RECORDS FOR THIS TASK.
--
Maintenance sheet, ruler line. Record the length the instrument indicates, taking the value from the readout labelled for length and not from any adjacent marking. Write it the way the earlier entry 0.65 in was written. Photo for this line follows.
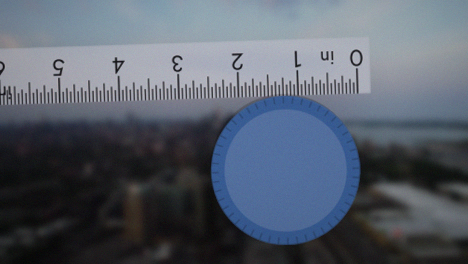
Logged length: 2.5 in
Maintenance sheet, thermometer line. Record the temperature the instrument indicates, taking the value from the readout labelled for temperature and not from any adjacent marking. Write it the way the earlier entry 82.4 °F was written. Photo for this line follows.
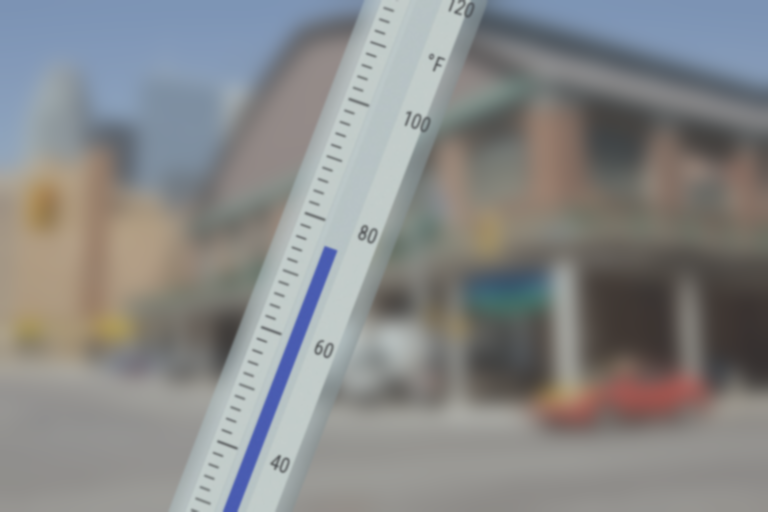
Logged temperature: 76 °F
--
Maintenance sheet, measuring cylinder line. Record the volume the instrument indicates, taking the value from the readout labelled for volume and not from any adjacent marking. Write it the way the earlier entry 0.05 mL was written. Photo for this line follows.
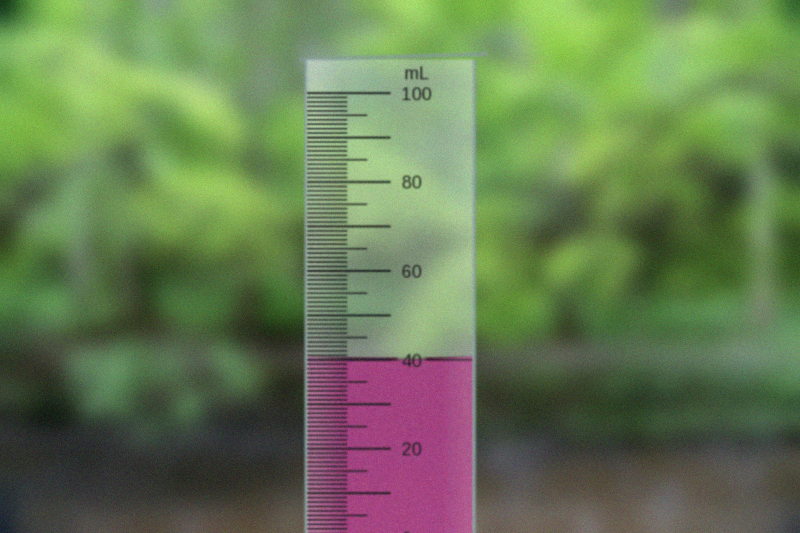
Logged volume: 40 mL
--
INSTRUCTION.
Extract each line of the entries above that contains the word "Logged".

ANSWER SPACE.
Logged length: 2.5 in
Logged temperature: 76 °F
Logged volume: 40 mL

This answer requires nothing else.